There are batch insert/update operations with a QPS of around 2k-3k. Can we only reduce concurrent processing? I checked the logs, and the mem_max in the Top 10 SQL is around 60-70k. I’ll check the other nodes.
There is no need to reduce concurrency. It doesn’t seem to be the issue. If the transaction is large, you can break it down into smaller ones, essentially splitting a long transaction into many small transactions, if the business logic allows it.
Also, does the cluster have a defined auto Analyze feature?
There is an Auto Analyze feature, but it keeps reporting errors. The error messages are similar to the following:
[2022/08/03 08:31:27.862 +00:00] [ERROR] [update.go:1085] [“[stats] auto analyze failed”] [sql=“analyze table %n.%nindex %n”] [cost_time=4.24714ms] [error=“other error: invalid data type: Failed to decode row v2 data as u64”]
I suggest turning off the Auto Analyze feature first, as it can affect both read and write operations.
After turning it off, you can check the health of the tables.
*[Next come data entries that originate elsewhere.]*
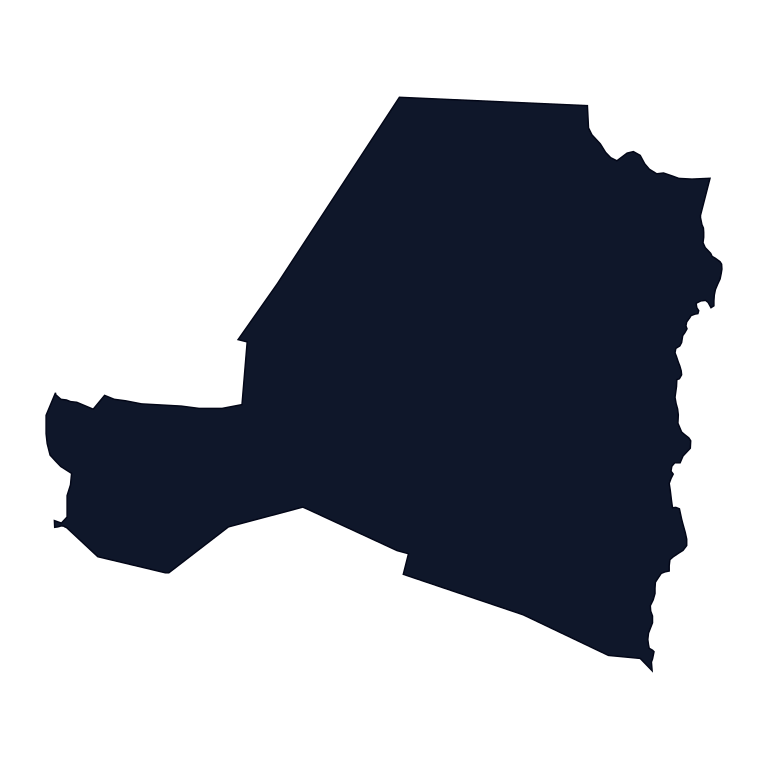 Tampin, Negeri Sembilan, Malaysia (Equal Earth projection)
{"feature_id": "92858781B76684976870525", "entity_name": "Tampin", "entity_type": "district", "adm_level": 2, "iso_a3": "MYS", "parent_name": "Malaysia", "parent_adm1": "Negeri Sembilan", "projection": "equal_earth", "projection_center": [102.507, 2.55], "detail": "fine", "context": "isolated", "style": "filled", "palette": "ink", "viewbox_px": 768, "rotation_deg": 0, "n_neighbors": 0, "source": "geoboundaries", "source_scale": "gbopen_adm2", "svg_char_len": 2226}
<svg xmlns="http://www.w3.org/2000/svg" viewBox="0 0 768 768"><path d="M277.3,283.8L238.1,339.6L247.2,341.9L242.0,404.6L222.2,408.4L211.9,408.4L198.9,408.4L181.3,406.1L141.5,403.9L125.6,400.8L114.2,399.3L104.6,395.4L93.2,409.2L76.8,402.3L70.5,401.6L66.5,400.0L60.9,399.3L55.7,394.7L55.5,392.8L46.1,415.3L46.1,423.0L46.1,433.7L47.2,443.6L50.1,455.1L55.7,461.2L60.8,466.5L71.6,473.4L70.5,484.9L67.1,495.6L67.1,507.8L67.1,517.0L61.4,523.1L54.4,520.6L54.7,527.3L57.6,526.9L59.2,526.5L61.0,525.9L63.7,526.1L64.9,526.9L66.5,527.5L97.8,556.7L165.4,572.8L168.8,572.8L228.4,526.9L302.8,507.1L306.9,508.9L397.1,550.6L408.5,553.7L403.3,574.3L523.2,614.8L608.4,655.4L640.2,658.4L652.1,670.7L651.4,662.0L652.5,659.0L654.0,651.7L652.5,650.2L649.2,648.3L648.5,644.8L647.8,639.5L648.5,633.1L650.0,629.2L652.5,622.8L652.5,616.0L650.7,611.1L650.3,605.7L653.2,599.8L655.0,593.5L655.0,588.1L655.4,582.2L657.6,578.8L661.2,573.4L664.9,571.9L669.2,571.0L669.2,565.6L669.9,559.7L673.2,556.8L679.0,552.9L683.0,550.4L686.7,545.5L686.7,539.2L685.2,532.3L682.8,523.7L681.6,519.1L679.4,508.8L675.8,507.4L672.5,507.8L671.4,500.0L670.3,490.7L669.2,483.4L671.0,478.5L673.2,474.1L671.0,471.2L671.8,466.3L674.7,462.8L676.9,462.8L680.1,462.8L683.0,456.0L690.3,448.2L690.7,440.8L688.8,437.9L684.5,434.5L681.6,432.0L677.9,423.2L678.3,414.9L677.6,409.0L676.1,403.6L675.0,397.3L676.5,386.5L676.8,379.7L679.4,378.7L681.6,374.8L681.2,370.9L679.8,366.0L678.3,362.1L676.5,356.7L675.0,352.8L675.8,348.4L679.8,345.9L681.6,342.5L682.7,335.6L684.8,332.7L687.0,328.8L685.9,325.9L686.7,321.9L689.9,317.5L691.0,315.6L695.0,314.1L697.9,313.6L698.7,310.7L696.8,307.7L696.1,303.3L700.8,300.9L705.6,300.4L708.1,302.4L711.0,307.7L713.9,305.8L713.9,300.9L714.3,295.0L715.4,289.6L717.6,284.3L720.1,278.9L721.2,273.5L721.9,269.1L721.6,264.2L720.1,261.8L715.4,258.3L712.1,256.4L710.7,253.4L705.2,247.6L703.0,242.7L703.7,237.3L703.7,232.4L703.4,228.0L701.9,224.6L700.5,217.7L700.5,215.3L710.0,178.3L691.9,179.1L678.8,178.4L672.6,176.1L663.5,173.0L656.7,173.8L649.3,169.2L644.7,163.8L640.2,155.4L633.4,151.6L627.1,153.1L616.9,160.8L610.7,157.7L605.6,152.4L600.4,144.0L591.9,134.8L588.5,127.9L587.4,105.7L399.4,97.3L277.3,283.8Z" fill="#0f172a" stroke="#020617" stroke-width="1.5"/></svg>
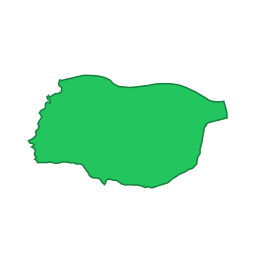 the district of Panorama, São Paulo, Brazil, rotated 75°
{"feature_id": "56859067B41542408145429", "entity_name": "Panorama", "entity_type": "district", "adm_level": 2, "iso_a3": "BRA", "parent_name": "Brazil", "parent_adm1": "São Paulo", "projection": "equal_earth", "projection_center": [-51.854, -21.459], "detail": "fine", "context": "isolated", "style": "filled", "palette": "green", "viewbox_px": 256, "rotation_deg": 75, "n_neighbors": 0, "source": "geoboundaries", "source_scale": "gbopen_adm2", "svg_char_len": 1890}
<svg xmlns="http://www.w3.org/2000/svg" viewBox="0 0 256 256"><g transform="rotate(75 128 128)"><path d="M128.1,224.8L130.3,225.3L132.0,223.8L134.1,226.2L135.6,224.5L138.0,224.5L139.0,220.6L140.3,215.8L140.9,211.3L142.1,209.5L143.6,206.4L143.9,203.5L143.9,198.8L145.5,195.3L147.1,191.7L147.5,189.3L149.5,187.1L150.1,183.8L151.6,181.7L157.0,179.6L161.1,178.0L163.5,177.6L165.4,176.6L167.0,174.9L168.4,170.7L169.6,168.6L171.5,167.8L174.6,166.7L176.6,165.3L175.2,163.9L173.4,163.0L172.1,161.0L173.3,157.8L174.6,155.7L175.5,152.7L178.7,150.0L180.2,148.9L182.2,145.5L183.3,141.0L184.6,137.1L185.5,133.7L187.3,130.2L189.8,127.1L190.0,123.2L191.7,121.2L192.1,118.3L191.6,114.3L191.5,111.1L191.4,107.1L191.2,103.5L188.9,99.1L187.9,95.9L187.3,93.7L186.3,91.5L185.8,89.0L185.4,85.9L184.7,82.5L183.7,80.2L183.8,76.6L182.6,74.1L180.2,70.7L178.3,70.1L176.1,69.2L173.8,68.0L171.9,65.5L169.9,64.5L167.5,64.1L164.8,62.5L161.8,60.8L160.1,60.0L158.0,59.1L153.9,57.3L151.2,55.8L148.8,54.9L147.0,53.9L146.0,52.0L144.3,51.0L143.6,48.3L143.9,29.7L138.6,28.5L130.0,28.5L127.0,28.6L126.5,32.7L124.6,38.6L122.4,42.4L118.9,45.4L110.9,53.2L103.6,61.9L100.1,67.0L98.8,69.7L96.8,74.1L96.0,76.5L94.3,82.5L92.8,89.1L91.9,99.1L91.2,104.5L90.3,110.3L89.8,113.8L89.0,116.9L87.2,121.7L85.6,126.1L81.7,130.5L77.2,132.9L73.9,136.6L71.6,140.3L70.2,143.2L68.2,148.4L66.3,154.8L65.6,157.8L65.0,177.0L64.9,179.7L63.9,181.7L66.1,182.7L67.8,183.8L69.7,183.4L71.6,181.5L74.0,182.4L75.9,183.2L76.6,186.4L76.0,189.2L77.1,193.2L78.2,196.0L76.0,196.2L77.1,198.3L79.7,198.0L81.8,196.0L83.6,196.6L82.1,198.9L82.8,201.3L84.7,201.9L87.3,202.6L88.6,207.5L90.4,209.7L95.1,208.4L97.0,210.4L98.9,212.6L100.8,214.0L103.0,213.3L105.9,215.3L107.3,218.1L111.1,218.4L112.9,221.3L113.9,223.8L114.6,227.5L117.2,226.6L118.4,224.0L120.2,223.0L121.4,226.1L123.4,223.9L126.4,223.3L128.1,224.8Z" fill="#22c55e" stroke="#15803d" stroke-width="1.5"/></g></svg>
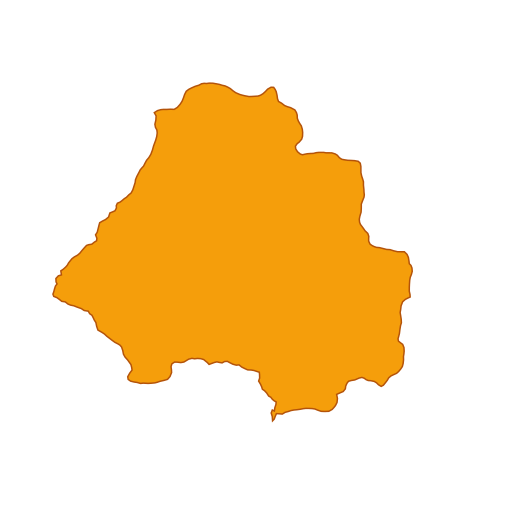 outline of Rio Paranaíba, Minas Gerais, Brazil, rotated 202°
{"feature_id": "56859067B47989676125638", "entity_name": "Rio Paranaíba", "entity_type": "district", "adm_level": 2, "iso_a3": "BRA", "parent_name": "Brazil", "parent_adm1": "Minas Gerais", "projection": "orthographic", "projection_center": [-46.305, -19.247], "detail": "fine", "context": "isolated", "style": "filled", "palette": "amber", "viewbox_px": 512, "rotation_deg": 202, "n_neighbors": 0, "source": "geoboundaries", "source_scale": "gbopen_adm2", "svg_char_len": 4963}
<svg xmlns="http://www.w3.org/2000/svg" viewBox="0 0 512 512"><g transform="rotate(202 256 256)"><path d="M329.4,105.9L328.2,103.8L329.2,100.1L329.7,96.0L328.3,93.7L325.4,93.0L321.8,93.5L319.0,94.2L315.3,94.6L312.9,95.9L310.8,96.6L308.2,97.5L305.3,98.9L302.2,100.5L300.3,101.9L298.0,103.9L294.7,106.2L291.8,108.5L290.6,112.0L290.6,116.3L291.8,118.9L293.3,121.5L293.6,124.5L291.8,127.1L289.2,128.1L285.8,129.0L283.1,130.7L281.3,133.1L279.8,135.1L277.1,137.1L274.4,137.7L271.9,139.1L268.8,140.1L265.7,140.4L263.5,139.7L261.2,139.0L258.9,137.9L256.8,139.8L254.7,141.7L252.6,143.2L250.1,143.6L247.4,144.2L245.6,146.4L243.1,147.6L240.6,147.3L236.9,147.0L233.4,147.4L230.9,148.7L227.7,147.7L224.0,147.4L221.1,147.3L217.7,148.5L215.0,149.1L211.6,149.3L209.4,149.5L208.3,147.4L206.9,144.2L206.7,141.0L203.9,138.9L201.7,136.8L200.2,134.9L197.6,134.3L194.8,133.0L191.8,130.9L189.4,130.6L187.2,129.3L185.1,128.6L182.6,128.2L181.9,125.8L181.7,122.5L180.9,119.2L183.2,119.3L183.1,116.1L180.8,113.3L178.9,109.4L178.0,111.6L178.1,114.5L178.0,117.5L175.4,118.4L172.4,119.3L170.4,122.0L167.7,124.0L165.8,125.7L163.2,127.4L160.5,128.8L157.7,130.4L154.9,132.2L152.7,133.4L149.9,134.5L146.7,135.6L144.1,136.2L141.0,136.2L137.4,136.4L134.0,137.6L130.3,139.3L127.9,142.3L127.0,144.7L126.3,147.0L126.0,150.5L127.1,154.4L129.4,157.9L126.9,160.5L124.4,163.0L123.4,166.3L124.1,169.0L124.0,172.0L123.3,174.5L121.1,176.2L118.0,178.1L116.2,179.9L114.6,181.5L112.3,183.1L109.9,183.2L107.5,182.6L105.3,182.6L102.8,183.4L99.4,184.0L96.8,183.6L94.2,182.5L91.1,182.0L89.5,183.9L88.5,187.1L87.7,190.0L87.3,192.8L85.9,195.4L84.0,197.5L81.7,199.9L80.5,202.3L79.5,205.4L78.9,208.3L79.3,211.4L80.3,215.0L81.6,218.0L82.2,220.6L83.0,223.3L84.5,226.5L86.9,229.0L89.6,229.7L92.0,230.4L93.3,232.4L93.6,235.0L94.0,237.9L95.0,241.6L95.9,245.5L96.2,248.6L97.6,251.6L99.6,255.0L101.2,257.6L101.8,260.5L102.8,264.1L102.9,268.5L101.3,271.7L99.5,273.8L97.7,275.7L98.8,278.0L100.7,280.8L102.1,284.3L103.3,287.7L104.4,291.1L105.0,294.0L105.0,297.1L105.4,300.3L106.9,303.3L108.8,305.3L111.0,306.3L112.2,308.5L114.2,311.8L116.6,314.1L120.0,315.5L123.3,314.2L126.3,313.0L130.2,312.4L134.1,312.1L137.4,311.0L141.2,310.5L144.7,310.0L147.6,309.1L150.1,309.0L152.6,309.2L154.8,309.8L157.1,312.0L158.0,314.2L158.8,316.5L160.8,318.8L164.5,320.3L166.4,321.6L168.7,323.0L171.0,324.4L172.6,326.1L174.0,328.7L174.6,331.8L175.0,336.0L176.1,339.3L177.8,343.6L177.9,347.9L177.9,351.0L178.5,353.3L179.7,355.5L180.8,357.9L182.9,361.9L184.2,365.1L186.0,367.4L187.9,369.6L189.9,372.5L191.1,375.4L192.3,378.3L194.1,381.1L196.7,382.1L200.4,381.3L203.7,380.2L206.8,379.1L209.7,378.4L212.7,377.8L215.6,378.4L218.4,379.9L220.9,380.3L224.4,380.0L227.7,378.7L229.7,377.9L232.1,377.4L234.6,376.4L236.7,375.5L238.8,374.4L241.3,372.6L244.2,371.3L246.8,370.0L248.8,368.7L250.8,367.3L253.0,367.1L256.5,368.2L259.3,370.2L260.6,372.6L259.9,375.6L258.7,377.6L257.4,381.4L257.7,384.4L259.0,388.0L260.5,390.8L262.7,393.6L265.3,395.4L267.4,397.1L269.3,399.2L270.6,402.1L272.2,404.1L274.7,406.0L279.4,406.5L282.8,406.2L285.8,406.2L289.7,407.3L293.0,407.7L295.0,409.9L296.7,412.9L298.8,415.9L300.6,417.6L302.8,419.0L305.3,418.1L307.7,415.1L308.9,412.0L310.3,409.1L312.1,406.7L314.1,405.0L316.4,403.9L319.1,402.6L322.2,401.2L326.2,400.4L328.8,400.0L331.4,399.7L336.0,399.8L339.1,400.5L342.5,401.6L345.6,402.0L348.5,402.1L351.4,401.6L354.2,401.4L357.2,400.8L360.9,400.0L364.4,398.6L366.5,397.4L368.7,396.7L371.0,395.3L372.9,393.0L376.0,390.5L378.9,387.5L380.8,385.3L382.4,382.6L382.7,379.0L382.5,375.6L382.5,371.8L383.2,368.2L384.6,364.3L386.8,361.3L390.2,360.1L393.6,358.5L397.0,357.1L399.1,356.0L401.8,353.9L404.0,350.8L401.1,348.5L399.8,344.6L399.1,340.3L397.4,337.6L395.1,335.7L393.7,333.1L392.8,329.6L392.4,325.9L392.3,322.9L392.2,319.7L391.7,315.4L391.6,310.9L392.2,307.1L393.3,303.8L393.7,300.2L393.9,297.3L394.9,294.7L395.6,292.5L395.8,290.0L396.3,285.1L396.3,281.5L395.6,279.0L395.3,275.3L395.0,271.1L395.4,267.6L396.8,265.1L398.1,261.9L399.6,259.8L401.0,257.1L402.2,255.1L404.3,253.0L404.4,250.3L403.4,248.2L403.7,245.1L405.4,243.3L407.6,241.2L407.3,236.9L409.2,233.4L411.5,230.8L413.4,228.3L413.1,225.6L412.6,222.1L412.1,218.5L412.7,215.5L410.2,212.9L409.5,210.4L411.0,208.4L412.7,205.4L415.4,203.8L417.1,202.3L418.3,199.1L419.4,195.9L420.4,192.6L421.8,189.9L424.1,187.1L425.6,184.6L426.3,182.4L427.2,179.3L427.5,176.8L428.3,174.5L429.7,171.6L431.4,169.1L429.3,165.6L431.8,163.6L433.1,160.2L431.7,157.1L430.0,155.6L430.7,153.0L430.5,150.2L430.1,147.1L430.0,144.6L428.4,142.8L424.9,142.8L421.8,142.0L419.1,141.2L415.7,142.0L412.3,141.0L409.4,141.0L406.3,141.6L403.0,141.6L398.3,141.8L394.9,141.1L390.8,142.0L388.6,140.2L385.9,139.6L383.6,137.6L381.9,136.0L379.5,134.3L377.4,131.1L374.8,128.1L370.3,127.5L367.3,126.9L364.2,125.7L360.9,124.8L358.1,124.0L354.5,123.1L351.1,122.8L348.8,122.4L346.6,121.3L344.1,118.4L342.1,115.3L339.5,113.2L336.0,111.5L333.5,109.9L331.3,108.5L329.4,105.9Z" fill="#f59e0b" stroke="#b45309" stroke-width="1.5"/></g></svg>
For tables with poor health, you can manually analyze them during non-peak business hours.
invalid data type: Failed to decode row v2 data as u64
This error seems to be a decoding issue… It’s a bit strange.
It seems like this is the issue. I’ll go ahead and submit a feature request. The reproduction path is to change the data type of a column in an existing table, where that column previously had an index. The data type of that column in the table was changed, but the index was not updated. As a result, auto analyze keeps reporting data type conversion errors.
The feature request is to automatically update the data type of the index when modifying the column.
I tried to reproduce it on a MacBook but was not successful. Manually executing analyze table also did not result in the type error that appeared in the production environment.
tiup playground v5.2.1 --db 2 --pd 3 --kv 3
At that time, it was changed from varchar(256) null to bigint unsigned null.
Is it possible that there was an issue during the change process (such as a lost connection), causing the schema of the index file to have two different versions?
Changing the data type of a column is not done using transactions. Modifying the field type takes too long, and there might be issues midway, resulting in incomplete changes.